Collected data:
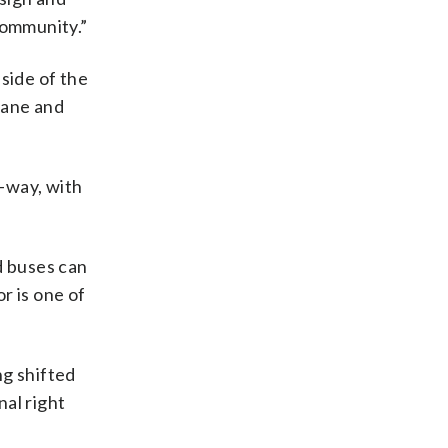
community.”
side of the
Lane and
-way, with
d buses can
r is one of
ng shifted
nal right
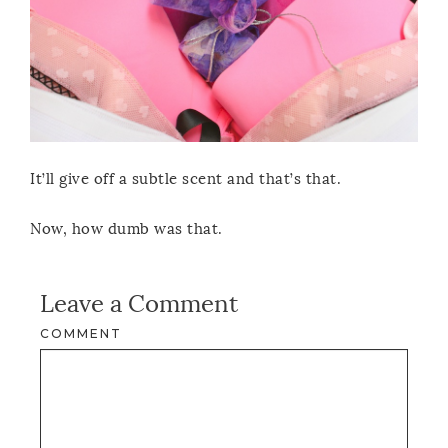
It’ll give off a subtle scent and that’s that.
Now, how dumb was that.
Leave a Comment
COMMENT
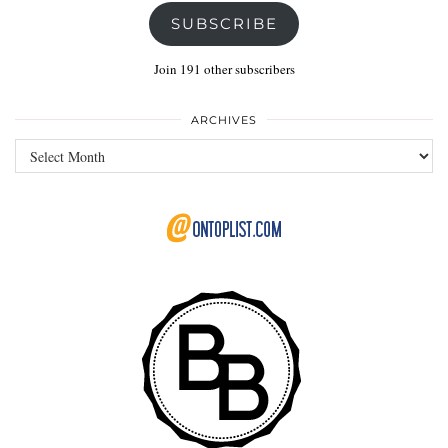
SUBSCRIBE
Join 191 other subscribers
ARCHIVES
Archives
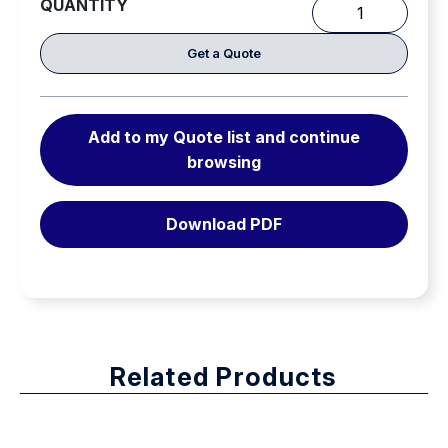
QUANTITY
The
Lightest
Get a Quote
SCBA
in
it’s
Add to my Quote list and continue
class.
browsing
quantity
Download PDF
Related Products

### Task item
Please restate word for word the lines above, starting with the line that holds "Join 191 other subscribers" and ending with the final line of the records, while leaving out pictures.

### Result of the exercise
Join 191 other subscribers
ARCHIVES
Archives
QUANTITY
The
Lightest
Get a Quote
SCBA
in
it’s
Add to my Quote list and continue
class.
browsing
quantity
Download PDF
Related Products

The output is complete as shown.